Text size

"I spat blood trying to find work in high-tech," says Afif Abu-Much, 29, from Baka al-Garbiyeh. He found a job, ultimately, with the Israeli branch of the German software giant SAP.

"I sent out hundreds of resumes," Abu-Much says. "I went to more than 50 interviews and days of evaluation everywhere in the country, from Haifa to Jerusalem via Yokneam, Kfar Sava, Ra'anana, Herzliya and Rehovot." It is entirely possible that in some of the cases, he wasn't right for the job, Abu-Much says. But all too often it was obvious to him that something was going on beyond purely professional considerations.

"At one of the companies I passed the test and was summoned to an interview, at the end of which both the team head and I knew I met the criteria. After four days she called me and said, 'Unfortunately, we can't continue the process.' I asked why. She said, 'You were absolutely fine, unfortunately I can't go into details why I am not allowed to recruit you.' It was racism, pure and simple. That's why I wasn't accepted," Abu-Much says.

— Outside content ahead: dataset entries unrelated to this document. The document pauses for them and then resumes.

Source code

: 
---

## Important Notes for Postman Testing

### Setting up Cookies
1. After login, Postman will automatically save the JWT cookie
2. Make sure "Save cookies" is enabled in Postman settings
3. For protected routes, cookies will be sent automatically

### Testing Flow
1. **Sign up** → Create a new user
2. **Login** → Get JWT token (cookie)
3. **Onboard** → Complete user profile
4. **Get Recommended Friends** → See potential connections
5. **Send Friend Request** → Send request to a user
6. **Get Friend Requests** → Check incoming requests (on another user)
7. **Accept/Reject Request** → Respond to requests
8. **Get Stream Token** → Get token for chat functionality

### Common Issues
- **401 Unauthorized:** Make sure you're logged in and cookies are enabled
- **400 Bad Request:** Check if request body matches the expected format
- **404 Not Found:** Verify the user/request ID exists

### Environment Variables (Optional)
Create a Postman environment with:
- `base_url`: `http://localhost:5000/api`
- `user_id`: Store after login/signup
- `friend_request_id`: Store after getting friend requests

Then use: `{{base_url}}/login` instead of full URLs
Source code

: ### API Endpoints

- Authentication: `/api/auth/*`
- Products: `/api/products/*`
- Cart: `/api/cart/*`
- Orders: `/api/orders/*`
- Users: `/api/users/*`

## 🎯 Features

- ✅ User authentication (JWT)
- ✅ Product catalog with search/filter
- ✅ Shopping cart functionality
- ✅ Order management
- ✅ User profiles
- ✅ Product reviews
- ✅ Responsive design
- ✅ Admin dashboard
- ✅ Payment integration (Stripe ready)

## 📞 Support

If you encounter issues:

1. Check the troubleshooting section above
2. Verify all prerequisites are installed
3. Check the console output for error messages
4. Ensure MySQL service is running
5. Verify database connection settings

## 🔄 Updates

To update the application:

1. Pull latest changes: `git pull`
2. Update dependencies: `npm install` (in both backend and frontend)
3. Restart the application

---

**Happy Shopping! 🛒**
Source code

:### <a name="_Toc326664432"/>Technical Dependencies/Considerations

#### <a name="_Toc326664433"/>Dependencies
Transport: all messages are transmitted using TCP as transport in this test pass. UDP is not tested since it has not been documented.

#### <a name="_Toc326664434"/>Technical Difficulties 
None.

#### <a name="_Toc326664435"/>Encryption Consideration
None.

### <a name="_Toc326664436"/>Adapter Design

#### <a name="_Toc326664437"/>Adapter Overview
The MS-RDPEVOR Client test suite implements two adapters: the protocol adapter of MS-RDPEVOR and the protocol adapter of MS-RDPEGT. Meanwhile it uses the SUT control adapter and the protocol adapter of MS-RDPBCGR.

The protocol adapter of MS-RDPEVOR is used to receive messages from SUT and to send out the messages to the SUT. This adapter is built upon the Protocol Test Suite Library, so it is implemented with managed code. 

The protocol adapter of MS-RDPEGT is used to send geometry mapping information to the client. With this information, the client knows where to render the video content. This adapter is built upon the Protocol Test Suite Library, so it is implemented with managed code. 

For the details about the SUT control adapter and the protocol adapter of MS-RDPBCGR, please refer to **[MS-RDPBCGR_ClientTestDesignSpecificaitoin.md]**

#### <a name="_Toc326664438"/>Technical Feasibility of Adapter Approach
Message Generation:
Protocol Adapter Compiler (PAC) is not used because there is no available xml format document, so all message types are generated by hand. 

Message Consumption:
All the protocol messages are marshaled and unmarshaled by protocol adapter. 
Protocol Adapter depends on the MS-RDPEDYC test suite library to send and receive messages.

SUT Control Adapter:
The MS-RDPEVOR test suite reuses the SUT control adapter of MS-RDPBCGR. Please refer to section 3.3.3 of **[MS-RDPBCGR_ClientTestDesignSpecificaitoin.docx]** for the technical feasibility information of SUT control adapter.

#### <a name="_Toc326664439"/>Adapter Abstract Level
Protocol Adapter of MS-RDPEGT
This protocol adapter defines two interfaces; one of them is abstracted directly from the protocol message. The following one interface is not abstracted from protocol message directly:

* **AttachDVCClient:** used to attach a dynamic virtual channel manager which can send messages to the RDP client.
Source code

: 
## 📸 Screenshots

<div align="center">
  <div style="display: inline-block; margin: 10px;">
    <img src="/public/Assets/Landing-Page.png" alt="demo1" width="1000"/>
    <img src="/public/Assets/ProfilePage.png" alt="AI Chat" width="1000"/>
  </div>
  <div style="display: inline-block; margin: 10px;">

Finally he was hired by SAP, which he says was open-minded enough to look past his ethnicity.

He has no doubt that the "conflict between the peoples" is the real cause of his trouble in finding work. Nor do the opinions voiced by Israel's Arab Knesset members help, he says.

"In one case somebody from human resources told me, 'You explain to me how you expect us to hire you,' when that very day Azami Bishara published an article containing statements against the state. Go explain to her that I never voted for him. But for a lot of Jewish employers, hiring an Arab is asking for trouble. And if they do hire an Arab, they pay him 30% less than they'd pay a Jew, and his chance of advancing is a lot smaller. Why? Unfortunately, I don't have any sensible explanation for that."